42. Gravity: Not what it seems
When Einstein wrote his general theory of relativity in 1915, he found
a new way to describe gravity.
It was not a force, as Sir Isaac Newton had supposed, but a
consequence of the distortion of space and time, conceived together
in his theory as space-time.
Any object distorts the fabric of space-time and the bigger it is, the
greater the effect.
Just as a bowling ball placed on a trampoline stretches the fabric and
causes it to sag, so planets and stars warp space-time - a phenomenon
known as the geodetic effect. A marble moving along the trampoline
will be drawn inexorably towards the ball.
43. Gravity: Not what it seems
Thus the planets orbiting the Sun are not being pulled by the Sun; they
are following the curved space-time deformation caused by the Sun.
The reason the planets never fall into the Sun is because of the speed
at which they are travelling.
According to the theory, matter and energy distort space-time, curving
it around themselves. Frame dragging theoretically occurs when the
rotation of a large body twists nearby space and time.
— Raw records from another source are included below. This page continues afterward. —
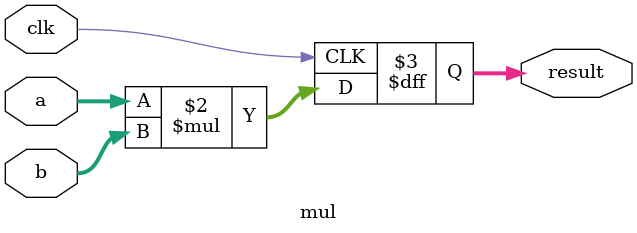
<source format=v>
`timescale 1ns / 1ps


module mul(
     a
    ,b
    ,clk
    ,result
    );
input [15:0] a;
input [15:0] b;
input clk;
output reg [31:0] result;


always@(posedge clk) begin
    result <= a * b;
    end
endmodule

</source>
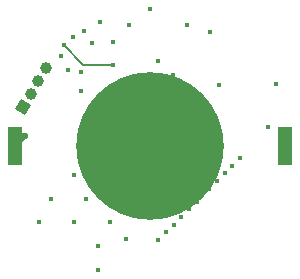
<source format=gbr>
%TF.GenerationSoftware,KiCad,Pcbnew,(6.0.11)*%
%TF.CreationDate,2023-02-20T14:16:24+01:00*%
%TF.ProjectId,cockTag,636f636b-5461-4672-9e6b-696361645f70,rev?*%
%TF.SameCoordinates,Original*%
%TF.FileFunction,Copper,L4,Bot*%
%TF.FilePolarity,Positive*%
%FSLAX46Y46*%
G04 Gerber Fmt 4.6, Leading zero omitted, Abs format (unit mm)*
G04 Created by KiCad (PCBNEW (6.0.11)) date 2023-02-20 14:16:24*
%MOMM*%
%LPD*%
G01*
G04 APERTURE LIST*
G04 Aperture macros list*
%AMHorizOval*
0 Thick line with rounded ends*
0 $1 width*
0 $2 $3 position (X,Y) of the first rounded end (center of the circle)*
0 $4 $5 position (X,Y) of the second rounded end (center of the circle)*
0 Add line between two ends*
20,1,$1,$2,$3,$4,$5,0*
0 Add two circle primitives to create the rounded ends*
1,1,$1,$2,$3*
1,1,$1,$4,$5*%
%AMRotRect*
0 Rectangle, with rotation*
0 The origin of the aperture is its center*
0 $1 length*
0 $2 width*
0 $3 Rotation angle, in degrees counterclockwise*
0 Add horizontal line*
21,1,$1,$2,0,0,$3*%
G04 Aperture macros list end*
%TA.AperFunction,ComponentPad*%
%ADD10RotRect,1.000000X1.000000X150.000000*%
%TD*%
%TA.AperFunction,ComponentPad*%
%ADD11HorizOval,1.000000X0.000000X0.000000X0.000000X0.000000X0*%
%TD*%
%TA.AperFunction,SMDPad,CuDef*%
%ADD12R,1.300000X3.200000*%
%TD*%
%TA.AperFunction,SMDPad,CuDef*%
%ADD13O,12.500000X12.500000*%
%TD*%
%TA.AperFunction,ViaPad*%
%ADD14C,0.450000*%
%TD*%
%TA.AperFunction,ViaPad*%
%ADD15C,0.600000*%
%TD*%
%TA.AperFunction,Conductor*%
%ADD16C,0.400000*%
%TD*%
%TA.AperFunction,Conductor*%
%ADD17C,0.200000*%
%TD*%
G04 APERTURE END LIST*
D10*
%TO.P,J1,1,Pin_1*%
%TO.N,GND*%
X139450000Y-96745449D03*
D11*
%TO.P,J1,2,Pin_2*%
%TO.N,SWDCLK*%
X140085000Y-95645597D03*
%TO.P,J1,3,Pin_3*%
%TO.N,SWDIO*%
X140720000Y-94545744D03*
%TO.P,J1,4,Pin_4*%
%TO.N,BOOT*%
X141355000Y-93445892D03*
%TD*%
D12*
%TO.P,BT1,1,+*%
%TO.N,VCC*%
X138750000Y-100000000D03*
X161650000Y-100000000D03*
D13*
%TO.P,BT1,2,-*%
%TO.N,GND*%
X150200000Y-100000000D03*
%TD*%
D14*
%TO.N,GND*%
X151800000Y-104500000D03*
X151175000Y-101525000D03*
X153331910Y-101793192D03*
X156000000Y-94900000D03*
X150850000Y-108000000D03*
X155000000Y-101800000D03*
X145800000Y-110500000D03*
X146800000Y-106500000D03*
X154575000Y-103050000D03*
X145299702Y-91300130D03*
X155275500Y-98600000D03*
X146000000Y-89500000D03*
X152650000Y-98900000D03*
X150200000Y-88400000D03*
X143700000Y-90800000D03*
X154186058Y-104738942D03*
X151124459Y-100725000D03*
X152200000Y-106700000D03*
X150900000Y-95200000D03*
X148200000Y-107900000D03*
X153400000Y-104300000D03*
X150900000Y-92800000D03*
X148800000Y-101500000D03*
X141800000Y-104500000D03*
X149100000Y-99900000D03*
X153475000Y-105400000D03*
X151124459Y-99950000D03*
X157800000Y-101050000D03*
X152825000Y-106050000D03*
X155226422Y-103673558D03*
X144385816Y-93782565D03*
X152100000Y-97800000D03*
X149700000Y-94000000D03*
X147100000Y-91200000D03*
X145800000Y-108500000D03*
X152325000Y-99950000D03*
X152100000Y-94000000D03*
X144800000Y-104500000D03*
X147800000Y-104500000D03*
X152325541Y-100650000D03*
X156525000Y-102350000D03*
X152300000Y-102850000D03*
X151775000Y-102125000D03*
X152675000Y-101325000D03*
X157150000Y-101700000D03*
X155875000Y-103000000D03*
X146800000Y-102500000D03*
X152943130Y-103481870D03*
X153969370Y-102430630D03*
X144370000Y-95330000D03*
X151550000Y-107350000D03*
X160900000Y-94800000D03*
X150900000Y-94000000D03*
X140800000Y-106500000D03*
X155300000Y-90400000D03*
X142700000Y-92400000D03*
X143800000Y-102500000D03*
X143800000Y-106500000D03*
%TO.N,VCC*%
X148400000Y-89800000D03*
D15*
X139600000Y-99200000D03*
X161700000Y-100000000D03*
D14*
X144600000Y-90300000D03*
X143262289Y-93620533D03*
X160182886Y-98461746D03*
X153350000Y-89750000D03*
%TO.N,GYRO_INT*%
X147038691Y-93152422D03*
X142900000Y-91500000D03*
%TD*%
D16*
%TO.N,VCC*%
X138900000Y-99850000D02*
X138900000Y-100000000D01*
X139550000Y-99200000D02*
X138750000Y-100000000D01*
X139600000Y-99200000D02*
X139550000Y-99200000D01*
D17*
%TO.N,GYRO_INT*%
X147038691Y-93152422D02*
X144552422Y-93152422D01*
X144552422Y-93152422D02*
X142900000Y-91500000D01*
%TD*%
M02*

</source>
It is this second part of Einstein's theory that the NASA mission has yet
to corroborate.
44. Einstein’s Relativity
Einstein's Theory of Relativity is mostly
known for it’s assertion that time travel is
possible, but in reality this theory
encompasses much more.
The theory itself is actually split into
Special Relativity and General Relativity.
45. Special Relativity
Special Relativity is based upon two postulates:
The laws of physics are the same for all observers in
uniform motion relative to one another.
The speed of light in a vacuum is the same for all
observers, regardless of their relative motion or of the
motion of the source of the light.
46. General Relativity
General Relativity is the geometric theory of gravitation put
out to argue against Newton’s Law of Universal Gravitation.
Newton’s law was based on the idea that gravity could move
faster than the speed of light, which Einstein obviously
found to be false.
Consequently, Einstein stated that gravity is instead a
property of the geometry of space and time, also called
spacetime.
47. Conclusion
We know little about the world we live in. The
amount of questions we haven’t been able to
answer is far more than we have.
We are an infinitesimally small part of a universe
bigger than we can imagine.
There are many phenomenon's that are beyond our
capability to understand, but we’ll never stop
trying.
Our journey may be long and hard, but our
curiosity will drive us to the truth.